Выбрать главу

Бросается в глаза, что Буденный высказывался о Думенко на допросах гораздо более уклончиво и осторожно, чем Ворошилов и Щаденко. Видно, у него в душе была еще жива память о том, как они плечом к плечу сражались с белыми. Да и серьезным соперником Думенко он, вероятно, в тот момент уже не считал. Только под влиянием членов Реввоенсовета он стал склоняться к мысли, что под «черными тучами» действительно могли иметься в виду комиссары. Щаденко и Ворошилов прямо утверждали, что такую трактовку слов Думенко Буденный стал давать только после ареста последнего. В этом можно было усмотреть намек на политическую неблагонадежность Буденного. Война с белыми заканчивалась, и в Кремле всерьез опасались появления «третьей силы», которая могла бы повести крестьянскую вольницу против «комиссародержавия». В качестве одного из потенциальных ее вождей рассматривался Думенко, как прежде Миронов, чем во многом и объясняются репрессии против них. Сыграли свою роль и систематические антисемитские выпады комкора, которые весьма негативно воспринимались партийным и военным руководством, где евреи играли заметную роль. Вот цитата из приговора: «Думенко вел систематическую юдофобскую и антисоветскую политику, ругая центральную Советскую власть и обзывая в форме оскорбительного ругательства ответственных руководителей Красной Армии жидами».

Справедливости ради отметим, что спасти Думенко от расстрела тоже пытались евреи. Помимо адвоката Шика, это был один из партийных руководителей Донской области А.Я. Розенберг, который разговаривал по прямому проводу с заместителем председателя Ревтрибунала Республики А. Анскиным. Розенберг пытался убедить собеседника, что осужденных надо помиловать. Он утверждал: «Свидетелей по делу не было. Пришлось оглашать показания на предварительном следствии. Я лично полагаю, что следовало бы поговорить с Президиумом ВЦИК и в порядке помилования расстрелы заменить 15 или 20 годами принудительных работ ввиду революционных заслуг корпуса и в связи с первомайской амнистией…»

Однако Анскин это предложение отверг. Он заявил: «Тов. Розенберг, для меня странно, что трибунал сам как будто бы возбуждает ходатайство о помиловании. Указанные соображения вы должны были принять во внимание при вынесении приговора. Со стороны же Ревтрибунала Республики не встречается препятствий в приведение приговора в исполнение… Приводите приговор в исполнение немедленно…»

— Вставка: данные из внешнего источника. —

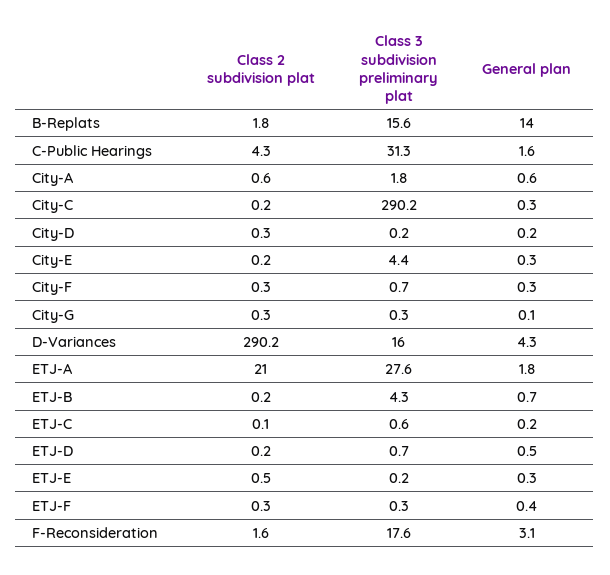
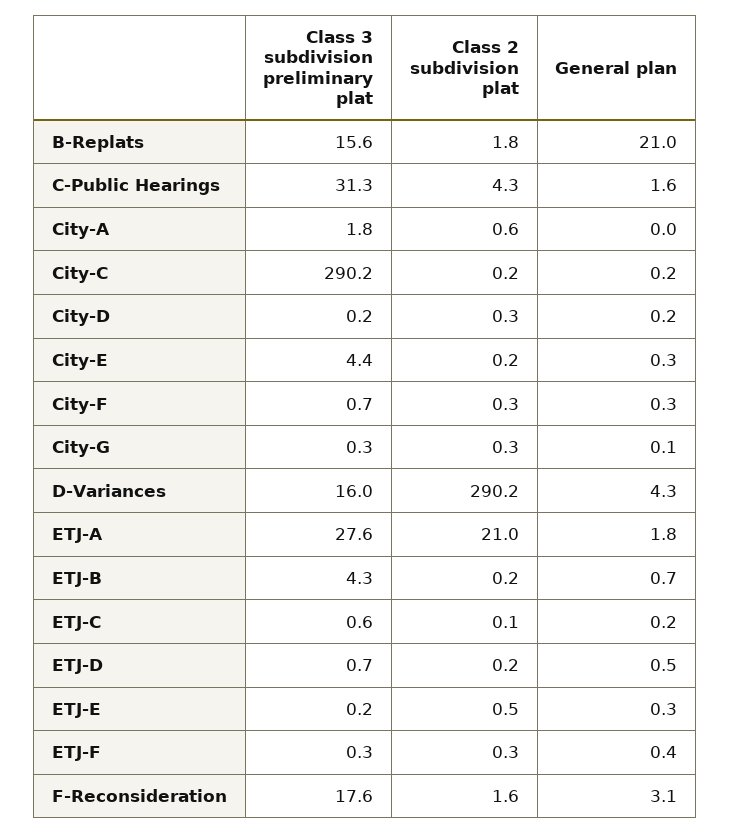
General plan, B-Replats: 14 -> 21
General plan, City-A: 0.6 -> 0
General plan, City-C: 0.3 -> 0.2

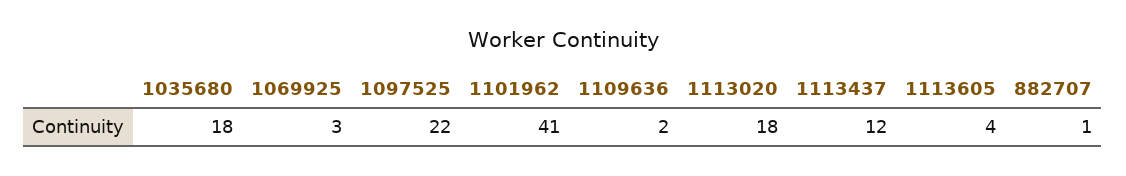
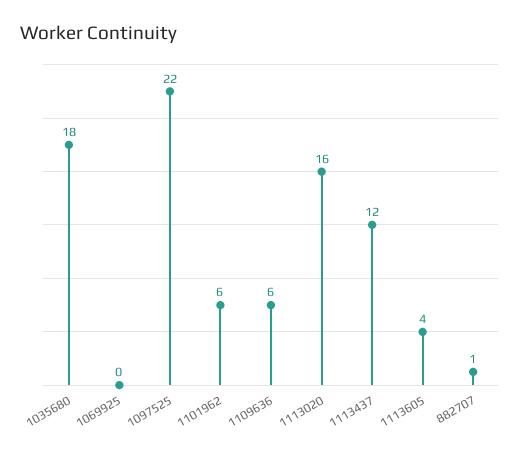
1069925: 3 -> 0
1101962: 41 -> 6
1109636: 2 -> 6
1113020: 18 -> 16

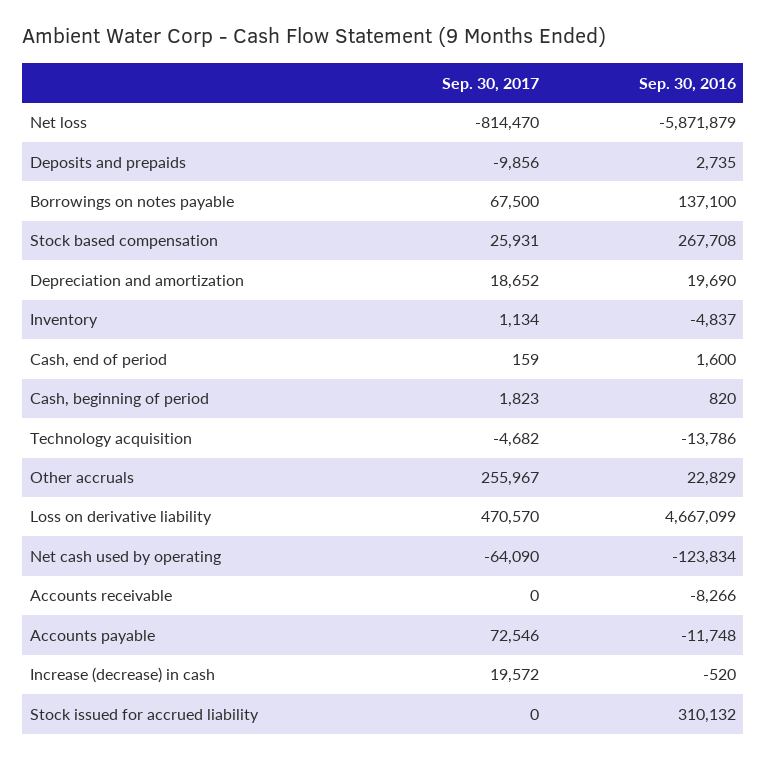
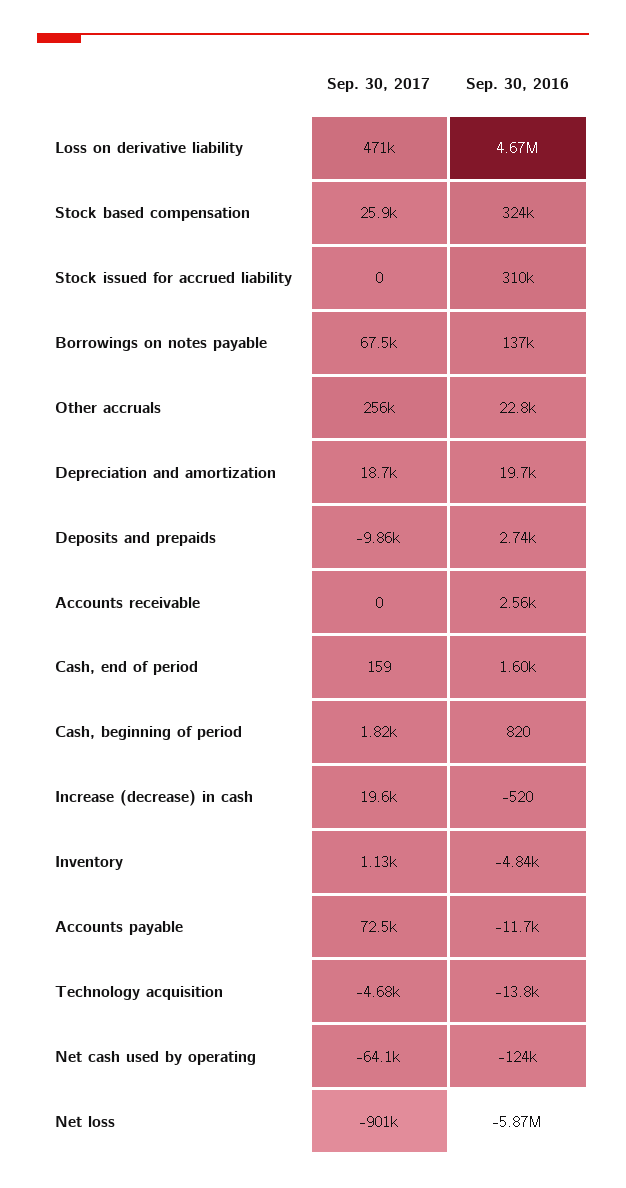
Sep. 30, 2017, Net loss: -814470 -> -901000
Sep. 30, 2016, Stock based compensation: 267708 -> 324000
Sep. 30, 2016, Accounts receivable: -8266 -> 2560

Розенберг явно пытался применить к делу Думенко ту же схему, которая ранее была применена к делу Миронова, когда суровый приговор был смягчен ВЦИКом, а затем Миронов и его товарищи и вовсе были освобождены от отбытия наказания. Но на этот раз Москва категорически возражала против помилования Думенко. Время было уже другое. Когда судили Думенко, Деникин шел на Москву, Советская власть сильно шаталась, и Миронов был нужен ей как авторитетный среди казачества противник белых. Думенко же судили совсем в других условиях. Армия Деникина была разбита, ее остатки эвакуировались в Крым, Гражданская война фактически завершилась. Теперь режим всерьез опасался стихийного движения крестьянства, недовольного продразверсткой и красным террором. А Думенко как раз и мог стать вождем крупного крестьянского бунта, поэтому теперь его предпочли расстрелять, руководствуясь «революционной целесообразностью» и древним принципом: «Мавр сделал свое дело, мавр должен уйти», хотя никаких доказательств виновности комкора в наличии не было. Убийцы Микеладзе так и не были найдены. Мы, вероятно, никогда не узнаем ни их имен, ни того, были ли они каким-то образом связаны с Думенко. Также вряд ли когда будет с достоверностью установлено, что именно имел в виду под «черными тучами» Думенко в роковом разговоре с Буденным – белогвардейцев или комиссаров с евреями.

Писатель Юрий Трифонов так характеризовал Думенко в «Отблеске костра»: «Нет, он не был идеальным героем Гражданской войны, он был просто героем Гражданской войны». Те же слова можно применить и к Буденному. Причина, почему Буденный уцелел, а его соперники Миронов и Думенко погибли, состояла в том, что Буденный был в состоянии держать в узде крестьянско-казачью массу, если не искореняя, то хотя бы ограничивая страсть к грабежам и антисемитизм. К тому же Семен Михайлович готов был терпеть у себя в корпусе, а потом в Конармии комиссаров, чего Думенко и Миронов делать не желали.